Week 2: Code adaptation. Two changes were needed. First, the controller's in-memory cache (which assumed it saw every event) was refactored to rebuild from watches on startup instead of from a snapshot. Second, RBAC was extended to allow Lease creation in the controller's namespace. Total code diff: 87 lines, plus 140 lines of new tests.
Week 3: Staging validation. The team deployed to a smaller staging cluster (200 nodes, 800 CRs) with CLE enabled. They simulated three failure modes: graceful pod termination, abrupt OOM kill, and network partition between the controller and the API server. All three recovered within 18 seconds, well under the team's 60-second SLO.
Week 4: Canary in production. A new ReplicaSet with CLE enabled was deployed alongside the existing one, taking 25% of shards initially. After 48 hours of stable metrics with no reconciliation errors, the cutover was completed and the old ReplicaSet retired.
Results after migration: 1.6 CPU cores total (down 62%), 3.4 GB RAM (down 62%), p99 latency at 0.9 seconds, and throughput at 2.7x baseline. The migration paid for itself in cloud savings within six weeks.
Impact on Cloud Costs
Efficient horizontal controller scaling has a direct impact on your infrastructure costs.
Before CLE: Scaling a controller from 1 to 3 replicas triples your compute costs for that controller, without improving performance.
With CLE: Scaling from 1 to 3 replicas increases costs by about 10-15% while tripling throughput.
For a company managing multiple Kubernetes clusters, savings can represent tens of thousands of dollars per month.
At Claro Digital, we help businesses optimize their cloud infrastructure. Adopting Kubernetes v1.36 and CLE is part of the recommendations we integrate into our infrastructure audits.
Conclusion
Kubernetes v1.36 finally brings a native solution to the horizontal controller scaling problem. Coordinated Leader Election enables true work distribution among replicas, reducing costs and improving performance.
If you manage large-scale clusters or high-volume custom controllers, migrating to CLE should be a priority. The resource and latency gains more than justify the migration effort.
FAQ
Is Coordinated Leader Election backward compatible?
Yes. If you don't enable the CoordinatedLeaderElection feature flag, your controllers will continue using classic leader election. Migration is opt-in.
Can I use CLE with existing controllers without code changes?
No. The controller code must be updated to configure CLE in the Manager. However, if you use controller-runtime, the changes are minimal (a few lines of configuration).
How many shards should I configure?
Rule of thumb: 3x the maximum planned replica count. For 5 max replicas, use 15 shards. Too many shards creates overhead, too few limits work distribution.

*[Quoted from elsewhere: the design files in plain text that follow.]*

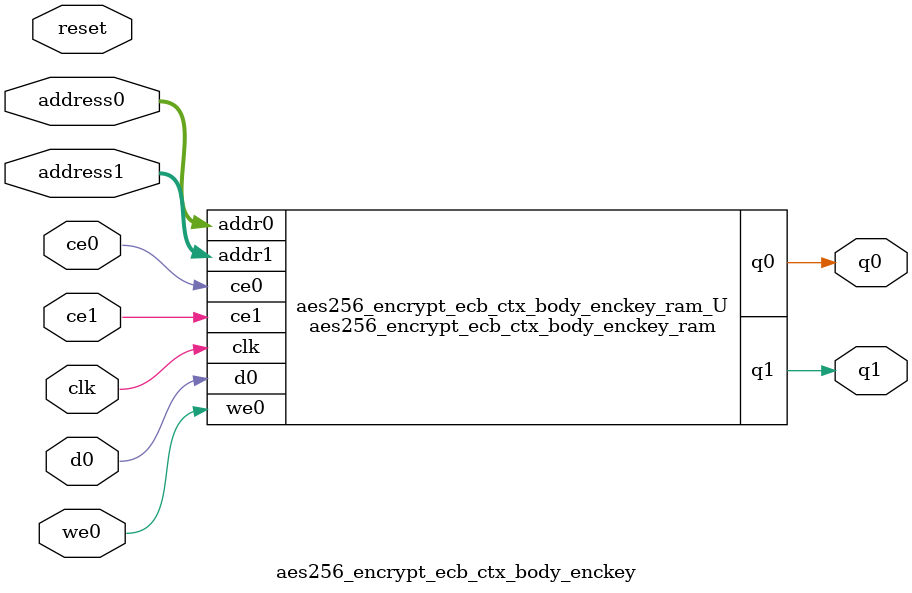
<source format=v>
`timescale 1 ns / 1 ps
module aes256_encrypt_ecb_ctx_body_enckey_ram (addr0, ce0, d0, we0, q0, addr1, ce1, q1,  clk);

parameter DWIDTH = 1;
parameter AWIDTH = 5;
parameter MEM_SIZE = 32;

input[AWIDTH-1:0] addr0;
input ce0;
input[DWIDTH-1:0] d0;
input we0;
output reg[DWIDTH-1:0] q0;
input[AWIDTH-1:0] addr1;
input ce1;
output reg[DWIDTH-1:0] q1;
input clk;

(* ram_style = "distributed" *)reg [DWIDTH-1:0] ram[0:MEM_SIZE-1];




always @(posedge clk)  
begin 
    if (ce0) 
    begin
        if (we0) 
        begin 
            ram[addr0] <= d0; 
        end 
        q0 <= ram[addr0];
    end
end


always @(posedge clk)  
begin 
    if (ce1) 
    begin
        q1 <= ram[addr1];
    end
end


endmodule

`timescale 1 ns / 1 ps
module aes256_encrypt_ecb_ctx_body_enckey(
    reset,
    clk,
    address0,
    ce0,
    we0,
    d0,
    q0,
    address1,
    ce1,
    q1);

parameter DataWidth = 32'd1;
parameter AddressRange = 32'd32;
parameter AddressWidth = 32'd5;
input reset;
input clk;
input[AddressWidth - 1:0] address0;
input ce0;
input we0;
input[DataWidth - 1:0] d0;
output[DataWidth - 1:0] q0;
input[AddressWidth - 1:0] address1;
input ce1;
output[DataWidth - 1:0] q1;



aes256_encrypt_ecb_ctx_body_enckey_ram aes256_encrypt_ecb_ctx_body_enckey_ram_U(
    .clk( clk ),
    .addr0( address0 ),
    .ce0( ce0 ),
    .we0( we0 ),
    .d0( d0 ),
    .q0( q0 ),
    .addr1( address1 ),
    .ce1( ce1 ),
    .q1( q1 ));

endmodule


</source>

Does CLE work with multi-region clusters?
Yes, but with caveats. CLE uses Leases stored in the API server. If your replicas are geographically distributed, Lease renewal latency can cause false positive failovers. Use TopologyAwareSharding to optimize.
What are the prerequisites for enabling CLE?
Kubernetes cluster v1.36+, controller-runtime v0.19+, feature gate CoordinatedLeaderElection=true on the API server, and an idempotent controller without shared state between reconciliations.